Généralement, exister et vivre en tant qu’individualité dans une société humaine suppose la capacité à rencontrer les autres, à conduire des actions communes et/ ou collectives. Blancs, hommes, noirs, femmes, jaunes, chrétiens, rouges, musulmans … peu importe la race, le sexe, l’appartenence religieuse, les convictions, nous devons accepter l’existence de la magie de l’intelligence collective; une intelligence au sens de la capacité à mettre ensemble des opinions différentes, des expériences différentes, des parcours différents, des avis divers et parfois tranchés, mais qui nous pousse à la fois au dialogue, au respect mutuel, à l’exercice de se mettre ensemble pour travailler et produire ensemble. Voilà le défi qui hante la Radio publique suédoise, Sveriges Radio qui devrait remédier à la sous-représentation des employés appartenant à quelques minorités raciale et ethnique. Il faut diversifier les salles de rádaction afin d’enrichir le travail journalistique. C’est cela la clé qui aidera à sortir de cette impasse.
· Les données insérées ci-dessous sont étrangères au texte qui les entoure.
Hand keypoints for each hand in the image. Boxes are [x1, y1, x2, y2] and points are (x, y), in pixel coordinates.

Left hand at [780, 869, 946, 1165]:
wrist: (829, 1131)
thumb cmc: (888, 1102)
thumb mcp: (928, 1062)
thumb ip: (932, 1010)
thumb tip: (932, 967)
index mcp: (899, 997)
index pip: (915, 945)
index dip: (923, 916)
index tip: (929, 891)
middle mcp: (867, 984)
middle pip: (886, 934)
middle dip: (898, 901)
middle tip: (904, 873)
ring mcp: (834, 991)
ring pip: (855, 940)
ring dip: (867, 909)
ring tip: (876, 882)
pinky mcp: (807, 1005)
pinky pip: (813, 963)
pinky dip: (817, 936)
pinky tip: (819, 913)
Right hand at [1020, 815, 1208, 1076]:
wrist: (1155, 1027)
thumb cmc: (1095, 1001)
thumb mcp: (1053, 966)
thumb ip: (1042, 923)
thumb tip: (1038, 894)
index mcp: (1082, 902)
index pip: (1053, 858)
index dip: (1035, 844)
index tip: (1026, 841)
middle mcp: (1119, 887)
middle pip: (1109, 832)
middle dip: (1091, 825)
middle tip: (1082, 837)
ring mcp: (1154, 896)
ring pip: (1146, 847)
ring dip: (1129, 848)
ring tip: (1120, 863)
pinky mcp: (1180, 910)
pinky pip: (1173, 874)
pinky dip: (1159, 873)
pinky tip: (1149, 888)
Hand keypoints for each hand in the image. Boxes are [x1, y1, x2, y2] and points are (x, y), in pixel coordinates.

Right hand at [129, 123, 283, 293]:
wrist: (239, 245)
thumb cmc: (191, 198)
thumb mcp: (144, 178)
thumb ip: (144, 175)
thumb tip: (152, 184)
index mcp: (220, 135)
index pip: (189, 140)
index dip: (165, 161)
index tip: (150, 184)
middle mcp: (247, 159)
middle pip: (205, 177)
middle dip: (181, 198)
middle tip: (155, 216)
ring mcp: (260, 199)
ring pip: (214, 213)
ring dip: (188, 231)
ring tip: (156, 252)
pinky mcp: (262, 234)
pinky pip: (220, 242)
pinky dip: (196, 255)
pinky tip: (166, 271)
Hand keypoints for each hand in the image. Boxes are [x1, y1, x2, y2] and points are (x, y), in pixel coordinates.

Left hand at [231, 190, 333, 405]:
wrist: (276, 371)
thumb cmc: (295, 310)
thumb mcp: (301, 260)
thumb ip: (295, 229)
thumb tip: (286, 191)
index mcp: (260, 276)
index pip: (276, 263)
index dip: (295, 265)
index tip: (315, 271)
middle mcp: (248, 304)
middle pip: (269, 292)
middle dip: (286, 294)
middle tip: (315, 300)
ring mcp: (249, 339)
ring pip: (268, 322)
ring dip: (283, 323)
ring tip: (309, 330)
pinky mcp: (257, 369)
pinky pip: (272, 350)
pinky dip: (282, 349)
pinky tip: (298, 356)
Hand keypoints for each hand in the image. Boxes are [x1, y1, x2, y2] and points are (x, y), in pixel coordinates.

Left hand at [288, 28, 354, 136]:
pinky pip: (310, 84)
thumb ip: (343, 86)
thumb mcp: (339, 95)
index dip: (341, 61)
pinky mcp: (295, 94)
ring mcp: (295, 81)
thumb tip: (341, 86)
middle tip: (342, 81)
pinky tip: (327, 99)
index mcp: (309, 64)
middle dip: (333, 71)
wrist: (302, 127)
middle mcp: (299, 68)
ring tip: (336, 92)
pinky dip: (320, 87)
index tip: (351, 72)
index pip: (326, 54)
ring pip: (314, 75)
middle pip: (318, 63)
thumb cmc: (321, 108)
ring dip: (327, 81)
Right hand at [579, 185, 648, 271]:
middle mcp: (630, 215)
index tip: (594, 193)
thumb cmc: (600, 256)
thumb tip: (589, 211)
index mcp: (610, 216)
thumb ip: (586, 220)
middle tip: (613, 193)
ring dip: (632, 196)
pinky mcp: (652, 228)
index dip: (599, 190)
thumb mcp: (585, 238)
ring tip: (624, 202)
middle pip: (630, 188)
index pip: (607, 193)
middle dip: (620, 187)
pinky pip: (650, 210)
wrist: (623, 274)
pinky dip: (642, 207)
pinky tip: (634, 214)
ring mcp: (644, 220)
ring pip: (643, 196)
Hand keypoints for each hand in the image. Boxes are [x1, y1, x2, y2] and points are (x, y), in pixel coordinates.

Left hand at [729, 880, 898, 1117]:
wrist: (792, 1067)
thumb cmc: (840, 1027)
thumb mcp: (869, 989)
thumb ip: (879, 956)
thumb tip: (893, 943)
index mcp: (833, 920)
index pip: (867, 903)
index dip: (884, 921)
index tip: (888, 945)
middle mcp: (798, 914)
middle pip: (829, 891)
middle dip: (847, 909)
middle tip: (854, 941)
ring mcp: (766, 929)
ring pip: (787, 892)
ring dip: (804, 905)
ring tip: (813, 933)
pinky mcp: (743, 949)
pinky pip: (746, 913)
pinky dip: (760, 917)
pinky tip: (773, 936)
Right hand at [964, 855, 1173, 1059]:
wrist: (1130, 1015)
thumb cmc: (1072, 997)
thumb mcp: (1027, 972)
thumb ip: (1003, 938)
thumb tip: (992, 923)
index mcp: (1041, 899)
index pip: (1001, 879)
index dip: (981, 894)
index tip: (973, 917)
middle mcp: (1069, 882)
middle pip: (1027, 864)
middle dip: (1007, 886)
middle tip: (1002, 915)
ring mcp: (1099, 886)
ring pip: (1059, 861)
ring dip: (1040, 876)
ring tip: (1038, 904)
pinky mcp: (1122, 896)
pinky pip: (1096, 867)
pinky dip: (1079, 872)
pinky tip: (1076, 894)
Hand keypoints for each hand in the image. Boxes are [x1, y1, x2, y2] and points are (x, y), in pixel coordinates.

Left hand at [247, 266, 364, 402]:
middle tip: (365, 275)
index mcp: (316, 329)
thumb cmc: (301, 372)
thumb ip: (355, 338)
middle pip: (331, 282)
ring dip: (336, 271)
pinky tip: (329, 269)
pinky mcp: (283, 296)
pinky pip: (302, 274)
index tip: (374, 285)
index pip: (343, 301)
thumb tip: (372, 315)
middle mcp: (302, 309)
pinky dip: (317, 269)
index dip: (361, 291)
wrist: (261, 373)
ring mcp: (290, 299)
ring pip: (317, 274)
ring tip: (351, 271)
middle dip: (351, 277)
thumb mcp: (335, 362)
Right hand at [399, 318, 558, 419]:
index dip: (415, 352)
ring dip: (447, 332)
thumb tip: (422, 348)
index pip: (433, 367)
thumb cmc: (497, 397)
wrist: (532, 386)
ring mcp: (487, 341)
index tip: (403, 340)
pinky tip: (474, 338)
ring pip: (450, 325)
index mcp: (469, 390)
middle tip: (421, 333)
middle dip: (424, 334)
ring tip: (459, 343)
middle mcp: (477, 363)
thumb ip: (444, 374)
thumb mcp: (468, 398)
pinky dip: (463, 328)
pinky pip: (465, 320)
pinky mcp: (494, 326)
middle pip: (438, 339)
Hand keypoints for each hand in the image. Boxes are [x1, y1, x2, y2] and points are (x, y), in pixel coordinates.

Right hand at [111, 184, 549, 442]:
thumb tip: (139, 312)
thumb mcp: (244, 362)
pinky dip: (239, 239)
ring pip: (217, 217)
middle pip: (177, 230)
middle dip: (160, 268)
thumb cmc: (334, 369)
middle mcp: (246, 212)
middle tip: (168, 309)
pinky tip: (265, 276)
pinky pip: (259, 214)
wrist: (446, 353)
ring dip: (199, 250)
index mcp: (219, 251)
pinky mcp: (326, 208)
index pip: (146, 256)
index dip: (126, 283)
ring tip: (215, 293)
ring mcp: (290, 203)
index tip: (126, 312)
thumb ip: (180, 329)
Au plan strictement professionnel, la Sveriges Radio et tous ses journalistes sont des acteurs sociaux comme d’autres, restant vigilants face aux stéréotypes, mais ayant parfois des préjugés inconscients. Ils ne sont pas à l’abri de ressasser certains clichés touchant des minorités. L’objectif ici n’est pas de donner des lecons ou d’accabler la direction de la Sveriges Radio. Elle a le droit d’énoncer ses priorités et de faire ses choix. Dès lors, elle doit savoir qu’elle est observée, décryptée, surtout lorsqu’elle a une approche sélective dans ses choix. Tout le personnel sans distinction, a droit au même traitement, nonobstant les clichés véhiculés, et même s’il demeure difficile d’évaluer la responsabilité individuelle ou collective face au phénomène sociétal qu’est la discrimination raciale.
Joseph R. Kafuka • 2021-02-05 Joseph R. Kafuka est un journaliste originaire du Congo-Kinshasa où il a été le fondateur d'un réseau de journalistes congolais contre la corruption (REJAC). En Suède, il est consultant au "Female Film Festival" de Malmö et membre de l'association des professeurs de langue française.